◆ Text excerpt:
• • • • • • •
Teaching a time-series foundation model basic economic rationality improves demand forecasts: Chronos-2 fine-tuned on synthetic, GARP-consistent consumer histories predicts real consumer choices markedly better than the zero-shot model across all tested horizons. The result indicates economic theory can supply structured synthetic data that acts as a powerful forecasting prior.
Modern pretrained time-series foundation models can forecast without task-specific training, but they do not fully incorporate economic behavior. We show that teaching them basic economic logic improves how they predict demand using an experimental panel. We fine-tune Amazon Chronos-2, a transformer-based probabilistic time-series model, on synthetic data generated from utility-maximizing agents. We exploit Afriat's theorem, which guarantees that demand satisfies the Generalized Axiom of Revealed Preference (GARP) if and only if it can be generated by maximizing some utility function subject to a budget constraint. GARP is a simple condition to check that allows us to generate time series from a large class of utilities efficiently. The fine-tuned model serves as a rationality-constrained forecasting prior: it learns price-quantity relations from GARP-consistent synthetic histories and then uses those relations to predict the choices of real consumers. We find that fine-tuning on GARP-consistent synthetic data substantially improves prediction relative to zero-shot Chronos-2 at all forecast horizons we study. Our results show that economic theory can be used to generate structured synthetic data that improves foundation-model predictions when the theory implies observable patterns in the data.
Summary
Main Finding
Fine-tuning a pretrained time-series foundation model (Amazon Chronos-2) on synthetic panels of price–quantity histories that satisfy the Generalized Axiom of Revealed Preference (GARP) meaningfully improves out-of-sample demand forecasts. Relative to zero-shot Chronos-2, the GARP-fine-tuned model reduces bundle prediction error by ~31% at horizon H=1 and by ~17–18% at horizons H∈{5,10,15}.
• • • • • • •
◆ Dataset records:
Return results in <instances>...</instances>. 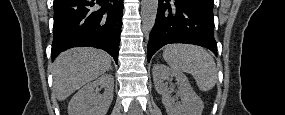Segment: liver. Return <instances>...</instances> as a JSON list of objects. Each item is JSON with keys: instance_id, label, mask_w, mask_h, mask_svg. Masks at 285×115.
<instances>
[{"instance_id": "obj_1", "label": "liver", "mask_w": 285, "mask_h": 115, "mask_svg": "<svg viewBox=\"0 0 285 115\" xmlns=\"http://www.w3.org/2000/svg\"><path fill=\"white\" fill-rule=\"evenodd\" d=\"M111 68V57L94 48H74L61 53L53 63V89L59 101Z\"/></svg>"}]
</instances>
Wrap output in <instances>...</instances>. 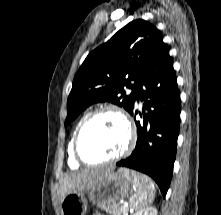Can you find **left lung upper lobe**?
Wrapping results in <instances>:
<instances>
[{
  "mask_svg": "<svg viewBox=\"0 0 221 215\" xmlns=\"http://www.w3.org/2000/svg\"><path fill=\"white\" fill-rule=\"evenodd\" d=\"M163 44L160 31L138 19L90 52L74 77L65 126L96 102L109 101L130 113L141 80Z\"/></svg>",
  "mask_w": 221,
  "mask_h": 215,
  "instance_id": "5c2ea615",
  "label": "left lung upper lobe"
}]
</instances>
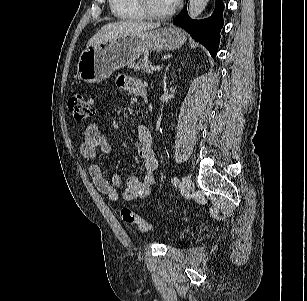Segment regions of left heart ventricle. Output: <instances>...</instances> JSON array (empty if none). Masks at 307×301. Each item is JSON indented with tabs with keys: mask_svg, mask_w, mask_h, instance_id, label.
I'll return each instance as SVG.
<instances>
[{
	"mask_svg": "<svg viewBox=\"0 0 307 301\" xmlns=\"http://www.w3.org/2000/svg\"><path fill=\"white\" fill-rule=\"evenodd\" d=\"M150 7L159 13L169 11L173 6L170 0H148Z\"/></svg>",
	"mask_w": 307,
	"mask_h": 301,
	"instance_id": "obj_1",
	"label": "left heart ventricle"
}]
</instances>
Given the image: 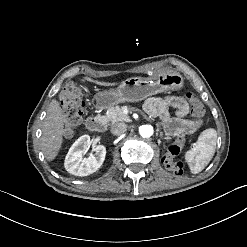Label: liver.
I'll use <instances>...</instances> for the list:
<instances>
[{
    "mask_svg": "<svg viewBox=\"0 0 247 247\" xmlns=\"http://www.w3.org/2000/svg\"><path fill=\"white\" fill-rule=\"evenodd\" d=\"M89 81H92L88 78ZM97 84L109 86L110 84ZM64 118L57 100H52L48 108V113L43 124L42 147L47 160L55 157L60 148L63 134Z\"/></svg>",
    "mask_w": 247,
    "mask_h": 247,
    "instance_id": "liver-1",
    "label": "liver"
}]
</instances>
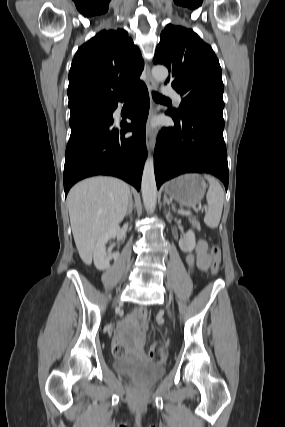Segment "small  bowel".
I'll return each mask as SVG.
<instances>
[{"instance_id":"small-bowel-1","label":"small bowel","mask_w":285,"mask_h":427,"mask_svg":"<svg viewBox=\"0 0 285 427\" xmlns=\"http://www.w3.org/2000/svg\"><path fill=\"white\" fill-rule=\"evenodd\" d=\"M208 246L205 240L200 239L196 243L195 252L189 254L186 262L192 272L195 268L207 270L211 265V256L207 252ZM146 314L144 307H139L130 312L118 327V341L126 348L125 358L128 360L146 359V337L142 332L146 329Z\"/></svg>"}]
</instances>
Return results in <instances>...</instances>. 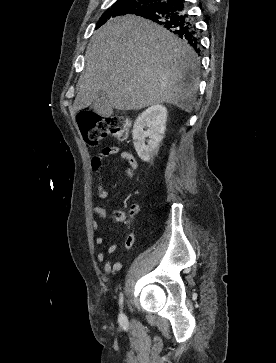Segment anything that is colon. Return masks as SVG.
<instances>
[{
	"label": "colon",
	"instance_id": "1",
	"mask_svg": "<svg viewBox=\"0 0 276 363\" xmlns=\"http://www.w3.org/2000/svg\"><path fill=\"white\" fill-rule=\"evenodd\" d=\"M77 121L82 137L91 146L97 145L107 136L125 141L131 127V119L126 115L101 117L86 109L79 111ZM115 216L120 220L125 219V214L121 211H117Z\"/></svg>",
	"mask_w": 276,
	"mask_h": 363
}]
</instances>
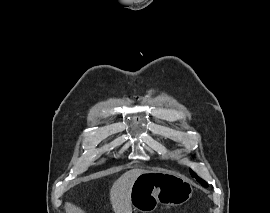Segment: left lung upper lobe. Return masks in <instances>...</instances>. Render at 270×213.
I'll use <instances>...</instances> for the list:
<instances>
[{"label":"left lung upper lobe","instance_id":"obj_1","mask_svg":"<svg viewBox=\"0 0 270 213\" xmlns=\"http://www.w3.org/2000/svg\"><path fill=\"white\" fill-rule=\"evenodd\" d=\"M193 177L197 179L203 186H207V183L203 181L200 177H198L193 171L190 172Z\"/></svg>","mask_w":270,"mask_h":213}]
</instances>
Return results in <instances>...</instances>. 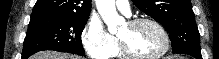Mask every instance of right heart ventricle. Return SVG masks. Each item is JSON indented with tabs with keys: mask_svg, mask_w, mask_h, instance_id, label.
Returning <instances> with one entry per match:
<instances>
[{
	"mask_svg": "<svg viewBox=\"0 0 219 59\" xmlns=\"http://www.w3.org/2000/svg\"><path fill=\"white\" fill-rule=\"evenodd\" d=\"M112 56H120L119 49L116 48Z\"/></svg>",
	"mask_w": 219,
	"mask_h": 59,
	"instance_id": "1",
	"label": "right heart ventricle"
}]
</instances>
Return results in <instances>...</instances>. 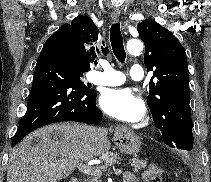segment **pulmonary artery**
I'll return each instance as SVG.
<instances>
[{
  "mask_svg": "<svg viewBox=\"0 0 211 182\" xmlns=\"http://www.w3.org/2000/svg\"><path fill=\"white\" fill-rule=\"evenodd\" d=\"M103 71L92 72L90 80L99 85L115 86L125 82V76L122 72L117 71L109 65H103ZM130 77L133 80L139 81L144 77V70L141 65L135 64L130 69Z\"/></svg>",
  "mask_w": 211,
  "mask_h": 182,
  "instance_id": "e3ab8cb5",
  "label": "pulmonary artery"
}]
</instances>
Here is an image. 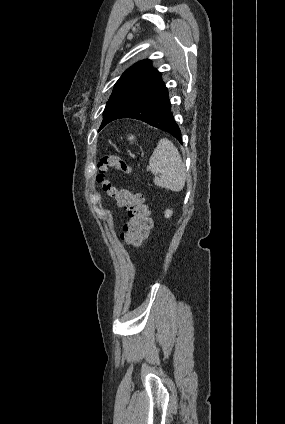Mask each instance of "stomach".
<instances>
[{
    "mask_svg": "<svg viewBox=\"0 0 285 424\" xmlns=\"http://www.w3.org/2000/svg\"><path fill=\"white\" fill-rule=\"evenodd\" d=\"M128 140H129L131 143H133V141H134L135 139H134V137L131 135V136H129V137H128Z\"/></svg>",
    "mask_w": 285,
    "mask_h": 424,
    "instance_id": "1",
    "label": "stomach"
}]
</instances>
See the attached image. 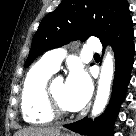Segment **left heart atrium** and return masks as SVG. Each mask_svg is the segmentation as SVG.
I'll return each mask as SVG.
<instances>
[{"instance_id":"obj_1","label":"left heart atrium","mask_w":136,"mask_h":136,"mask_svg":"<svg viewBox=\"0 0 136 136\" xmlns=\"http://www.w3.org/2000/svg\"><path fill=\"white\" fill-rule=\"evenodd\" d=\"M92 93V82L81 68L71 70L65 83V103L70 110L81 109L89 100Z\"/></svg>"}]
</instances>
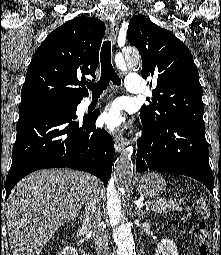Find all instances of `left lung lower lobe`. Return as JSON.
Segmentation results:
<instances>
[{
    "mask_svg": "<svg viewBox=\"0 0 221 255\" xmlns=\"http://www.w3.org/2000/svg\"><path fill=\"white\" fill-rule=\"evenodd\" d=\"M141 121L143 131L137 141L136 171L186 175L202 182L213 193L205 125L180 117L160 125L148 124L142 117Z\"/></svg>",
    "mask_w": 221,
    "mask_h": 255,
    "instance_id": "obj_1",
    "label": "left lung lower lobe"
}]
</instances>
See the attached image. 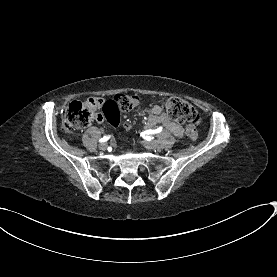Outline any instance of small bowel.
<instances>
[{"label": "small bowel", "mask_w": 277, "mask_h": 277, "mask_svg": "<svg viewBox=\"0 0 277 277\" xmlns=\"http://www.w3.org/2000/svg\"><path fill=\"white\" fill-rule=\"evenodd\" d=\"M148 124L153 126L156 124L163 125L166 129L172 132L177 137H182L184 134V129L179 124L172 121L168 115L163 111V107L160 105H155L152 108L147 110ZM126 128L129 129L130 126L126 125Z\"/></svg>", "instance_id": "obj_1"}]
</instances>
• • • • • • •
Continue the write-up on fine-tuning Chronos-2 with GARP-consistent synthetic data, starting right after its last sentence.

◆ Task answer:
Key Points
- Idea: Use revealed-preference theory (Afriat’s theorem / GARP) to generate large amounts of economically coherent synthetic time series (price–quantity histories) and fine-tune a foundation forecasting model on those histories so it learns price–quantity relations as a structured prior.
- Synthetic data are GARP-consistent histories of utility-maximizing agents (no parametric utility specified); Afriat’s theorem guarantees this captures a very large class of utilities.
- Fine-tuning strategy: LoRA (low-rank adaptation) on Chronos-2 (keeping most pretrained weights frozen), so adaptation is computationally cheap and avoids overfitting.
- Empirical test: an experiment panel (Ahn et al., 2014) with N=154 subjects, T=50 periods, 3 goods/prices, budget m=100; only 13% of subjects pass GARP in the real data (so subjects are typically only approximately rational).
- Performance: GARP 50K (LoRA fine-tuned on 50k synthetic agents) beats zero-shot Chronos-2 across all evaluated horizons and metrics (MASE by good, bundle ℓ2, bundle fitness). Example numbers (average across consumers):
- H=1: bundle ℓ2 20.53 → 14.09 (≈31% reduction)
- H=5: bundle ℓ2 16.97 → 14.04 (≈17% reduction)
- H=10: bundle ℓ2 16.83 → 13.92 (≈17% reduction)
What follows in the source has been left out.